8 new books for the 2015 NFL season

Some authors are already setting their sights on the 50th anniversary of the Super Bowl.

5. ‘NFL Brawler,’ by Ralph Cindrich

In the world of big-time college and pro football, Ralph Cindrich might be described as a guy who’s seen it all. He once was a coveted recruit who spurned the overtures of Penn State to play at rival Pitt. As a pro he played for three NFL teams before becoming a player agent who has gone toe-to-toe in negotiations with hard-bargaining general managers. For more than 30 years he’s been in the professional sports business and has a storehouse of anecdotal material about what happens in all those closed-door contract session as well as many stories about the people involved in them. 
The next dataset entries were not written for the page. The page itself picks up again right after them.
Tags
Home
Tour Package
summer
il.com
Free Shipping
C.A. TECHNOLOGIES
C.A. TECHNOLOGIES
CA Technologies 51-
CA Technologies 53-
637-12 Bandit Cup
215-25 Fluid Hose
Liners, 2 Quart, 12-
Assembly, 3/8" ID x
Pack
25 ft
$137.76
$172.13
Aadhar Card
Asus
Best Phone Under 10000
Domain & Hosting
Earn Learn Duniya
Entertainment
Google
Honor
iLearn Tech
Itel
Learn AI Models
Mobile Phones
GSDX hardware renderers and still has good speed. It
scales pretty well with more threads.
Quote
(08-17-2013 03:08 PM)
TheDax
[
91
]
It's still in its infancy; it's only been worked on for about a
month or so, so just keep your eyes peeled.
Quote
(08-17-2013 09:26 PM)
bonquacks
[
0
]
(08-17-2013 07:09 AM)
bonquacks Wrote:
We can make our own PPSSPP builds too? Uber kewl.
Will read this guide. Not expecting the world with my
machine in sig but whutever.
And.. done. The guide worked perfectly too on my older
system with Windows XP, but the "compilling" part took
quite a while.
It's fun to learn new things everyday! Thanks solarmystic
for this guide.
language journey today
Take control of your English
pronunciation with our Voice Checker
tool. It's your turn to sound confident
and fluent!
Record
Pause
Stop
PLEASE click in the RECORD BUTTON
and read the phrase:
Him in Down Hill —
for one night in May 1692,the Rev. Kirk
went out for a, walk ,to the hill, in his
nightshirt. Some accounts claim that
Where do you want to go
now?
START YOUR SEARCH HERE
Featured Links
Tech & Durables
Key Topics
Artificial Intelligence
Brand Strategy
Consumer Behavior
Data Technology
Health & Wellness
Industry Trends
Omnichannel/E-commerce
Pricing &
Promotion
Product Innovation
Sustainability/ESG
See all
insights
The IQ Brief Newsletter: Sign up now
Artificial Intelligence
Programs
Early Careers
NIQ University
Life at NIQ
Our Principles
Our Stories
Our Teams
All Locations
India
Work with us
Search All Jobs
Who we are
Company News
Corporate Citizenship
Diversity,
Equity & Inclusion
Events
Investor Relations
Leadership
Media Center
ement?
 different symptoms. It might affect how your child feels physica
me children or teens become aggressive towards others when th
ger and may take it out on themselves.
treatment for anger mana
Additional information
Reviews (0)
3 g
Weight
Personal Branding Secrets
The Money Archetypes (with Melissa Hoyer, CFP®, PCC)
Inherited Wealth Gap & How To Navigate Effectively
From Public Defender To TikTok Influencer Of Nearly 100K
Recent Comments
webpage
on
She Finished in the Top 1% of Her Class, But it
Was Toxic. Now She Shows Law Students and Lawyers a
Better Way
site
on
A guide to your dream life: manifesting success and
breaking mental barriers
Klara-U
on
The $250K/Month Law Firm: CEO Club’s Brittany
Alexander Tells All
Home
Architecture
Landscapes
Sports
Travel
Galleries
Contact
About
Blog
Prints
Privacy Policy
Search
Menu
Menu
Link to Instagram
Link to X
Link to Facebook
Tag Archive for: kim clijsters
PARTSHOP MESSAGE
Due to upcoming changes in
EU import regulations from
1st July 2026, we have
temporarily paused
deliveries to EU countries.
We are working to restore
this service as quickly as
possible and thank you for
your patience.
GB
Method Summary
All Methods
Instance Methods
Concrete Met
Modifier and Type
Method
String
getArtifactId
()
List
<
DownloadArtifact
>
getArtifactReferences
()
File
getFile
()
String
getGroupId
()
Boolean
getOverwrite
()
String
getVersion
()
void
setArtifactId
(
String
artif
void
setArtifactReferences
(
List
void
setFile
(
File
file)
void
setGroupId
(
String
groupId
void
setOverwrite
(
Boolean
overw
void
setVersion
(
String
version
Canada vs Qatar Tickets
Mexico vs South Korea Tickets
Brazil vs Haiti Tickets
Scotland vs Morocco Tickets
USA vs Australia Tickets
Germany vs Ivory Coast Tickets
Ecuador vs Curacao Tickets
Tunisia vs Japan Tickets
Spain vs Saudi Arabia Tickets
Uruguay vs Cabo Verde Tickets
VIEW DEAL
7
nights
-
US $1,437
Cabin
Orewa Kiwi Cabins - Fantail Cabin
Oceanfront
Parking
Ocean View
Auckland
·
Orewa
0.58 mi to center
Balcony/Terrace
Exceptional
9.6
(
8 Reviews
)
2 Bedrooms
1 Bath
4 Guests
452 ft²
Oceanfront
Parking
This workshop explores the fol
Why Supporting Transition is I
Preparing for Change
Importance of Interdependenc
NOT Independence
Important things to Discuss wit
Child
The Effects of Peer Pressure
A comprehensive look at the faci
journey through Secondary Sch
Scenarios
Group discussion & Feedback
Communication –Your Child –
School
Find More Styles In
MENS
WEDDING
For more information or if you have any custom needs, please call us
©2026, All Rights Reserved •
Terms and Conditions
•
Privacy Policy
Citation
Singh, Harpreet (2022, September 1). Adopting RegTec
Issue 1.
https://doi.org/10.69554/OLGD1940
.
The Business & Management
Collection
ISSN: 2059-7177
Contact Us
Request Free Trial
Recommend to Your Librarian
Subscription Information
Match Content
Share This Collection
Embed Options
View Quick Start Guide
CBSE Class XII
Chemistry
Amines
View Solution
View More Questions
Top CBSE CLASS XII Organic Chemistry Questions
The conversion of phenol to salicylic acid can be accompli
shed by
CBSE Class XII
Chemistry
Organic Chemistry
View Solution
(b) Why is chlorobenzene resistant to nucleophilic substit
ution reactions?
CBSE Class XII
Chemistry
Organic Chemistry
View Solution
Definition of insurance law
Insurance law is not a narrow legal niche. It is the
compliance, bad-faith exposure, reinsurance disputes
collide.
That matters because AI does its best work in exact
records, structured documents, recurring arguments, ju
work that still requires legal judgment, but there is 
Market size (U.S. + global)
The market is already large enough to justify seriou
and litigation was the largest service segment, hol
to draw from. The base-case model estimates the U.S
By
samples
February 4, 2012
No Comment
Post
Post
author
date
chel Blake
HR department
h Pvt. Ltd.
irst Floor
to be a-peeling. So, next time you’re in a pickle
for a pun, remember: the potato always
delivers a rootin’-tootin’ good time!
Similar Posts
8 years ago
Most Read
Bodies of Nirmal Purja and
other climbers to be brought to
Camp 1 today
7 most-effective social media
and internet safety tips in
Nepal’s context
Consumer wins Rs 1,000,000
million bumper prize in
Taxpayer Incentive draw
Here’s an excerpt from NFL Brawler:

“Unlike baseball, where agents will often earn 5 percent of a client’s guaranteed contract in a career that lasts 5 to 6 years; NFL players only average a 3- to 4-year career, and football agents can only earn a maximum of 3 percent per deal with some big-time players expecting you to take even less. Worse yet, most of the deals aren’t guaranteed, so everything can evaporate in seconds. You can’t make it without a number of clients and good ones too, guys who can earn second and third contracts over the course of their careers. And finding those players takes time – trips, travel, and long hours away from home. I knew those days might arrive for me someday; I just wasn’t in a rush. 

“Once I waded in, I knew I’d have obvious advantages over my opponents. I was a former player and knew the game better than most of the general managers. I had a law degree and had argued several cases in the courtroom from tax court to divorces, a resumé of legal experiences that no other agent could match. In addition, I was ethical to boot, a byproduct of an old-fashioned upbringing in Avella [Pa.] and the famously feared backhand of my father. I knew my career would take off once I gave it some ballast.”